- Work task
If a line in the records below holds the string "will", count it, and state only the final count.

- Available data
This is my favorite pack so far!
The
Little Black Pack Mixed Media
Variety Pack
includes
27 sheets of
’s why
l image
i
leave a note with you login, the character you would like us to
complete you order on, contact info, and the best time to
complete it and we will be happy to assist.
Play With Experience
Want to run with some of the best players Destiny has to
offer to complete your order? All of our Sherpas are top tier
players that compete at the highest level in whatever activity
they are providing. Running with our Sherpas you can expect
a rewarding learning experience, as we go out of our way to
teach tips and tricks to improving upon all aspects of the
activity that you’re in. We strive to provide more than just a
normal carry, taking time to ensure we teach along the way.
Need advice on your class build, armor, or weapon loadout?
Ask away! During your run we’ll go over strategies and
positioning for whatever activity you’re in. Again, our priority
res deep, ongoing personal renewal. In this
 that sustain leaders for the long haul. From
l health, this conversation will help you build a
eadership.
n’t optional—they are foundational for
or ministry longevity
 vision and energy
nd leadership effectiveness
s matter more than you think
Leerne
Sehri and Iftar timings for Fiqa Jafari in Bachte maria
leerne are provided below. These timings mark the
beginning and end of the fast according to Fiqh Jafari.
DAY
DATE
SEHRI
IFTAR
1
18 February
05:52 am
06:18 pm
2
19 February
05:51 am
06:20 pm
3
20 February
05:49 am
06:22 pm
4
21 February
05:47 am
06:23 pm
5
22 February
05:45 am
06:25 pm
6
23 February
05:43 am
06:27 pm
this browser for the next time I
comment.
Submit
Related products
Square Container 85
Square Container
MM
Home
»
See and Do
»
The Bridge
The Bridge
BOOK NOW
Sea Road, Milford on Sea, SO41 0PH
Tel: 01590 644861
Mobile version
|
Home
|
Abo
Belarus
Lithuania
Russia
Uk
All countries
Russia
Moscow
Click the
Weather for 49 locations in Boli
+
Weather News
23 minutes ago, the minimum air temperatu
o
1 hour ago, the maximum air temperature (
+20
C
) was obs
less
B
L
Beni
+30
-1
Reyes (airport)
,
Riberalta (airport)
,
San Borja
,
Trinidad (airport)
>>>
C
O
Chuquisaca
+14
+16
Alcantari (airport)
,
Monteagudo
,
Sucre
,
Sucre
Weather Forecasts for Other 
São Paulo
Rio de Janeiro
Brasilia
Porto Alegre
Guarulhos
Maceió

- Expected output
2